Aku benar-benar perlu berhenti bicara. Tapi aku tidak bisa menghentikan diriku. Rupanya, saat aku berada dalam situasi yang mengancam jiwa, yang bisa aku lakukan hanyalah memperburuk keadaan.
Beberapa mungkin menyebutnya keberanian, tapi aku menyebutnya kebodohan.
Dia menopang dirinya dengan satu tangan sementara tangan lainnya meraih ke belakang. Aku membuka mulut, bersiap untuk lebih banyak hinaan, ketika tangannya muncul kembali, dengan pistol di tangan.
Klik gigi yang terdengar, dan aku kembali tercekik dalam ketakutan.

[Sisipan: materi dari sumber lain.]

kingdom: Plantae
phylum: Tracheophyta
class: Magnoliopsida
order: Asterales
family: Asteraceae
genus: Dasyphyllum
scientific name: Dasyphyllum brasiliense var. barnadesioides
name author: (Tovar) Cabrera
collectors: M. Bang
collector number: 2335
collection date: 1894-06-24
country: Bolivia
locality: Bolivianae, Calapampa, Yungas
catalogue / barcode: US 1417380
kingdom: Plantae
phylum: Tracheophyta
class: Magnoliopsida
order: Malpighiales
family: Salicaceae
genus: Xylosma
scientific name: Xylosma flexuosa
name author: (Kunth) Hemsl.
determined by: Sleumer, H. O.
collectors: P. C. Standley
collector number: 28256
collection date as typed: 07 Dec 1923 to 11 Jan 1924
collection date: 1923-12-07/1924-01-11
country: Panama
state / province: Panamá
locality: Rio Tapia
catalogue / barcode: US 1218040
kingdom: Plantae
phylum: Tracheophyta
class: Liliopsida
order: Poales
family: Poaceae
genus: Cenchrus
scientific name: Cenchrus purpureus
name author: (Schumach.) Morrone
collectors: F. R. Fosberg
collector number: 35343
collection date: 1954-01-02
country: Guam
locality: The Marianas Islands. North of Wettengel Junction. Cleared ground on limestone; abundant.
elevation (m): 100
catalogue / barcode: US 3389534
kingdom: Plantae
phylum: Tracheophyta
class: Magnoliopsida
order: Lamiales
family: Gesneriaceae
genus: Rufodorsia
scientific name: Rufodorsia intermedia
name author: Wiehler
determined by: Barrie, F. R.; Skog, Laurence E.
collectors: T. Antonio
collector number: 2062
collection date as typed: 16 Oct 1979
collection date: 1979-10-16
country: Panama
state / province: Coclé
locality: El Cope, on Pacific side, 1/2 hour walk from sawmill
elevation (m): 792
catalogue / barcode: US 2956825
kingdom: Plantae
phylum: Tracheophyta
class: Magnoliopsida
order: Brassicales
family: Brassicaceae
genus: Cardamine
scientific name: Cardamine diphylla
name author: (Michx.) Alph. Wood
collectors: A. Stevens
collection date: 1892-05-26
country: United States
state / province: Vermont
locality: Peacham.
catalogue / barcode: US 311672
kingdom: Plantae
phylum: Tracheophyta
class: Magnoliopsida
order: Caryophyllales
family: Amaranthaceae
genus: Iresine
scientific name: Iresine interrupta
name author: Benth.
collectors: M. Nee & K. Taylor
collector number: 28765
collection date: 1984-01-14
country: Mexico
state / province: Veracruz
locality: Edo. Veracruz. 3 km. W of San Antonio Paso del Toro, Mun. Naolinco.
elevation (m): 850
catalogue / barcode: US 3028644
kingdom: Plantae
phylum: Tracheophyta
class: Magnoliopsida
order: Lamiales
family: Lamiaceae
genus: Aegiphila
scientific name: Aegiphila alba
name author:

"Kau membiarkan pria menyentuhmu di sini. Membuatmu orgasme," katanya, nada suaranya kosong dari emosi. "Biasanya, aku akan mengganti jarinya dengan milikku sendiri, tapi aku rasa kau butuh sesuatu yang lain untuk memberi pelajaran."
"Oke, aku minta maaf," aku terburu-buru berkata, mataku membesar saat dia mengarahkan pistol ke dadaku. "A-Aku benar-benar, sungguh—"
"Shh," dia membisikan. "Kau belum menyesal, tikus kecil. Tapi kau akan menyesal."